In contrast, these effects could be important at early stages where clusters are not very well separated, and the most multipotential precursors are intermixed with cells that are at advanced stages of commitment. Here, it is very much possible that some clusters are defined by maturational state rather than type-identity. However, we were unable to detect such patterns using the relevant transcriptional signatures. As both methods (supervised classification and WOT) connect clusters/cells across time points based on transcriptional proximity, less mature precursors and more mature precursors are likely to map to their counterparts across time points. Moreover, neither method forcefully maps every cellular state across time points. Thus, if multipotential RGC precursors are not present at time (t+1), the corresponding cells at time t do not contribute any forward weight.

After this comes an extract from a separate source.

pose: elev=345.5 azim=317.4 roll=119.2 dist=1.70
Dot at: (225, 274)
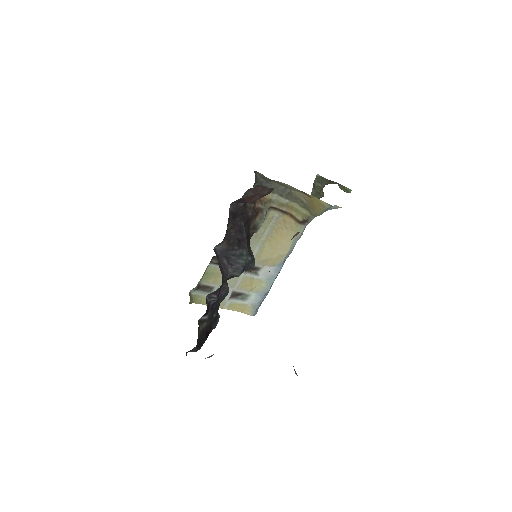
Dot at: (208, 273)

Reviewer #2 (Recommendations for the authors):

Please find additional questions and comments, as well as suggestions for the authors:

– Is it possible to validate with more direct methods (instead of inference) the observation of a late diversification? Some efficient method to address this question have been described before, such as lineage tracing technique, either viral or CRISPR based methodology (eg. by Schier lab: DOI: 10.1038/nbt.4103; Junker lab; doi: 10.1038/nbt.4124 and Morris lab: 10.1038/s41586-018-0744-4 ; also reviewed by McKenna and Gagnon: https://doi.org/10.1242/dev.169730).

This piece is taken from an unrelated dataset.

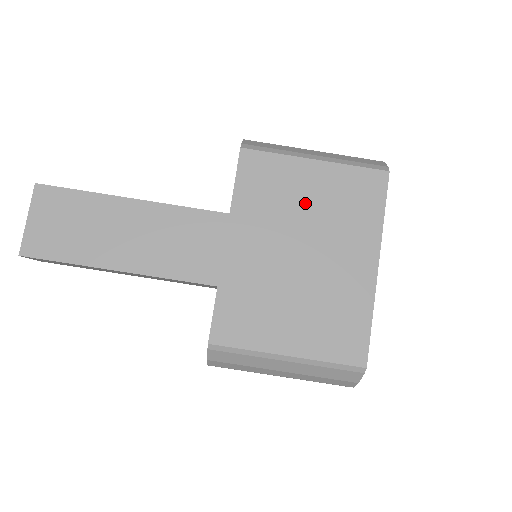
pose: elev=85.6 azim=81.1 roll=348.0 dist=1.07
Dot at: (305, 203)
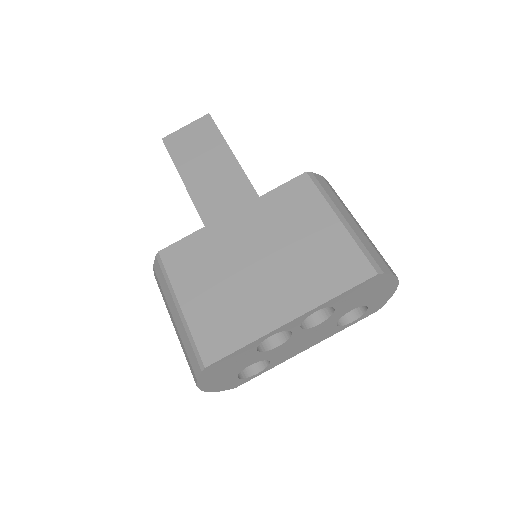
Dot at: (300, 236)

We believe that additional experiments of this type, while important and interesting, are beyond the scope of this study. Our reasoning is detailed above, and we note that we have checked with the editors on this point and received their assurance that additional experiments will not be required for acceptance.

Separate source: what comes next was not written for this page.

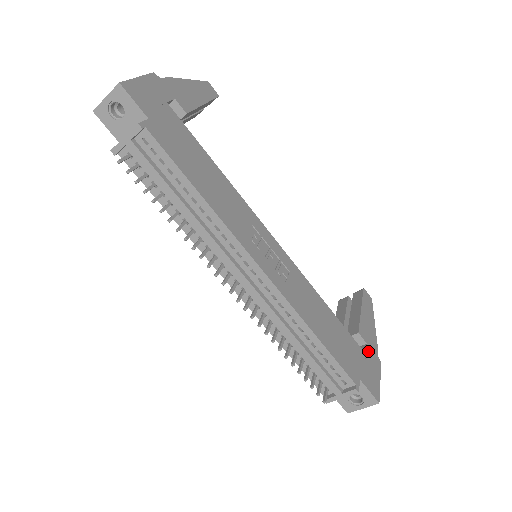
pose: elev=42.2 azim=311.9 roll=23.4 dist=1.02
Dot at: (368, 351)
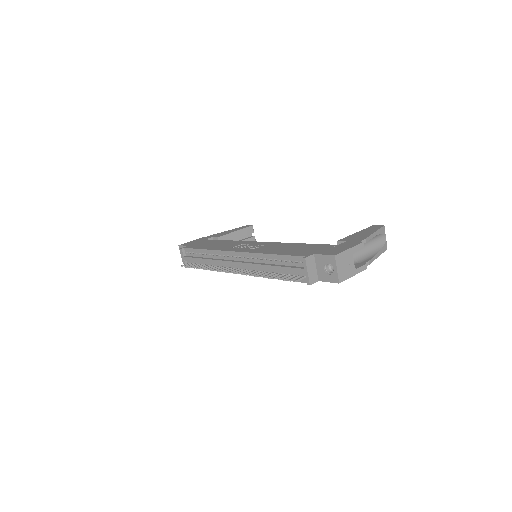
Dot at: (344, 243)
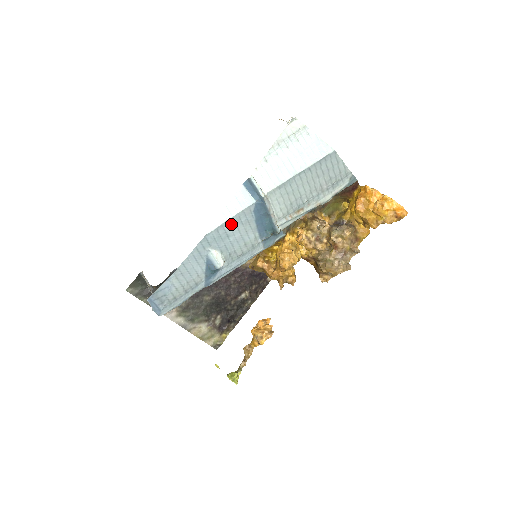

– The study is very descriptive and may benefit from an experimental set up showing this framework is related to functionally relevant features. As the stages chosen by the authors are based on (i) peak of RGC generation (E13/E14); (ii) peak of RGC axons reaching target and (iii) dendrite arborization. Would it be possible to challenge one of these processes to assess whether axon guidance choices or synaptic activity are important to instruct the diversity bursts that is observed after P0? (i.e., support with a functional perturbation the mere observations).

We believe that functional perturbations experiments of this type are beyond the scope of this study. We are currently not set up to do experiments of the kind suggested. Our reasoning is detailed above, and we note that we have checked with the editors on this point and received their assurance that additional experiments will not be required for acceptance.

– The authors discuss the presence of transient (DV) ipsilateral RGC (Soares and Mason, 2015) and decide to analyze the non- transient population (Zic2+). Is this population present at E13?

We spent some time trying to find a way to identify transient I-RGCs and unfortunately found none. To our knowledge reliable molecular markers are not available to identify transient I-RGCs at E13.

– The I-RGC analysis is mostly based on the inference of their identity based on a few markers. To make a strong point, I-RGC shall be isolated at a stage of final maturation (P5?) and using a robust method such as retrograde labelling.

We believe that additional experiments of this type are beyond the scope of this study. Our reasoning is detailed above, and we note that we have checked with the editors on this point and received their assurance that additional experiments will not be required for acceptance.

– RGC are known to undergo a significant wave of cell death between E16 and P5. How much the loss of this pool RGC could be associated in the increase in discreetness observed over time? Did the analysis take that into account?

We spent some time trying to find a way to analyze whether naturally occurring cell death acts disproportionately on some RGC types or on RGCs that remain multipotential. Unfortunately, we found no way to address this issue.